It could be illuminating to discover whether the 5MT10100 site represented a ‘norm’ or an extreme survival situation – if indeed the cannibalism is verified.
Indeed, the question of whether situations like that at 5MT10010 represent survival cannibalism or something more associated with ritual or warfare is at the center of trying to understand the implications of them. For most of the known sites it is surprisingly difficult to tell if the cannibalism was associated with violent death or not, in part because the intensive processing of the remains tends to obscure any evidence of the cause of death. The authors of the various papers reporting on the 5MT10010 assemblage interpret it as warfare-related and specifically rule out survival cannibalism of community members who had died of other causes by surviving community members, but their grounds for doing so are pretty weak.
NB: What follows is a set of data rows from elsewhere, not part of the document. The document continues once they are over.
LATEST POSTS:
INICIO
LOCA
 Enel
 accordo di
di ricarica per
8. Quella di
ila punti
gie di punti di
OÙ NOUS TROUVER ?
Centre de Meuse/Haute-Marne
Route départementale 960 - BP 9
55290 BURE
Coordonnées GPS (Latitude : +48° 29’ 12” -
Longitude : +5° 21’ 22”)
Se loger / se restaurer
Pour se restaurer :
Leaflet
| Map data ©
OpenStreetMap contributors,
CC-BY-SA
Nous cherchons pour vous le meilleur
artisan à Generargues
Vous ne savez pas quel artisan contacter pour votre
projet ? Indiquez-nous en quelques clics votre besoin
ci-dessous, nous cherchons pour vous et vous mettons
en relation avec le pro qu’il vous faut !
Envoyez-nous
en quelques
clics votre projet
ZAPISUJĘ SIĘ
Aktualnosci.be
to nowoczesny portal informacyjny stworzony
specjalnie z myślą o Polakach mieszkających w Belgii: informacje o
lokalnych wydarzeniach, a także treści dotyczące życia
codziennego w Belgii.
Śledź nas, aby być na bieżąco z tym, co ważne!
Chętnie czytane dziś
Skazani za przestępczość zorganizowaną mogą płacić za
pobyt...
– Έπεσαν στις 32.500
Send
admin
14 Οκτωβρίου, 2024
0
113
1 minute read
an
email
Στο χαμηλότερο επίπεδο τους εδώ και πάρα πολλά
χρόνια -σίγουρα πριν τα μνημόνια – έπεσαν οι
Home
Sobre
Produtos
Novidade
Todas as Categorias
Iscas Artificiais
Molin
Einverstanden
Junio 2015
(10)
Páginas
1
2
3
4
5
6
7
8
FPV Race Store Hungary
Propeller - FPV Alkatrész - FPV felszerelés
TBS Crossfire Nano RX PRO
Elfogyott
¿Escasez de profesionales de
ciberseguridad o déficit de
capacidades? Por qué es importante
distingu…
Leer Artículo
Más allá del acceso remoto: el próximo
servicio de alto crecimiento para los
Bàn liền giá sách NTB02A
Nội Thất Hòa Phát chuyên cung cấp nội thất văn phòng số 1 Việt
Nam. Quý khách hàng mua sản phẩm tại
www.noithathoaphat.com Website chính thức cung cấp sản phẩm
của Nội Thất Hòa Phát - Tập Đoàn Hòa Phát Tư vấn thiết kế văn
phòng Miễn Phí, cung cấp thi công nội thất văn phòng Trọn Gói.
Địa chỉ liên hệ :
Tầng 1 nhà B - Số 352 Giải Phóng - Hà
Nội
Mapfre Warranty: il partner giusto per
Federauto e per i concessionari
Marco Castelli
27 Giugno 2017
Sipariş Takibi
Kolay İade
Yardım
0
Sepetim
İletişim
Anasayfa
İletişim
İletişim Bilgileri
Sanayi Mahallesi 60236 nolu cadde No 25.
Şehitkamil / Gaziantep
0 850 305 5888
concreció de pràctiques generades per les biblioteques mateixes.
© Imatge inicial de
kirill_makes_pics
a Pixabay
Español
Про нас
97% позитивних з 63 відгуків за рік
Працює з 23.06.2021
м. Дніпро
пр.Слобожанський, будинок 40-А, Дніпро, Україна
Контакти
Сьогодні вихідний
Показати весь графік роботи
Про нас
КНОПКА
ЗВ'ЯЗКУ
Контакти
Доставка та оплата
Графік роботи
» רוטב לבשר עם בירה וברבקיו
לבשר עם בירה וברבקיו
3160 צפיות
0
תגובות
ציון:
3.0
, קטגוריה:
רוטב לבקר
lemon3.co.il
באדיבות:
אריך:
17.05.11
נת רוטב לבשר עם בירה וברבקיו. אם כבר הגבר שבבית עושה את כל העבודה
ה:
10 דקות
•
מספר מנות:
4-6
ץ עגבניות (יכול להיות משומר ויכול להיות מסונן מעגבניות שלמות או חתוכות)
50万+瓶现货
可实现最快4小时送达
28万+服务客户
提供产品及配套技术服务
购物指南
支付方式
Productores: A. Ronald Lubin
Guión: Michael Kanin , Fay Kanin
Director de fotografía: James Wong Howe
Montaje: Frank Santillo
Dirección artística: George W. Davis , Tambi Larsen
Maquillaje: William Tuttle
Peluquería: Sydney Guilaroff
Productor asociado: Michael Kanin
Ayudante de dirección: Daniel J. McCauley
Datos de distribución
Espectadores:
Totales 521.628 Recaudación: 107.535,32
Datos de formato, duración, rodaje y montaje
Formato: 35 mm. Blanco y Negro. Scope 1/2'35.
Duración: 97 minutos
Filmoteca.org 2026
They argue that the demographic profile of the individuals represented in the assemblage is not what would be expected from a “normal” mortuary population, mostly because there are no infants even though infants tend to have high mortality rates under extreme conditions. That’s true enough, but both the site and the assemblage are so small that it’s not clear that a normal demographic profile should be expected. They also argue that the people in the community were not trapped physically in the way typical of most modern survival cannibalism scenarios and that they could easily have moved away if things got that bad. This is a stronger argument, but given the deteriorating regional climatic situation and the widespread evidence of violence (even leaving aside the alleged cannibalism incidents) I don’t think we can necessarily assume that there was in fact anywhere they could have gone. Cowboy Wash is a very marginal area for subsistence agriculture in the best of times, so the fact that they were there in the first place may imply that there weren’t a whole lot of other options.
Nice post, well done
We need to remember that the US southwest was part of the larger real world, which included war, cannibalism and other unattractive human behavior. Why should the southwest be an isolated region. I would be surprised if along with chocolate, bells, etc the ugly traits didn’t follow. DiPeso found a variety of human bone ornaments at Casas Grandes, even skulls with drilled holes, possibly for display purposes. Mimbres bowls show decapitation scenes. Looking at or analyzing Cowboy Wash individually misses the point, the co-occurance of this behavior is very real and by glossing over it we (conveniently) miss a critical aspect of this culture and the times.
Of course Nature is peer reviewed. The acceptance and review process is described at their website.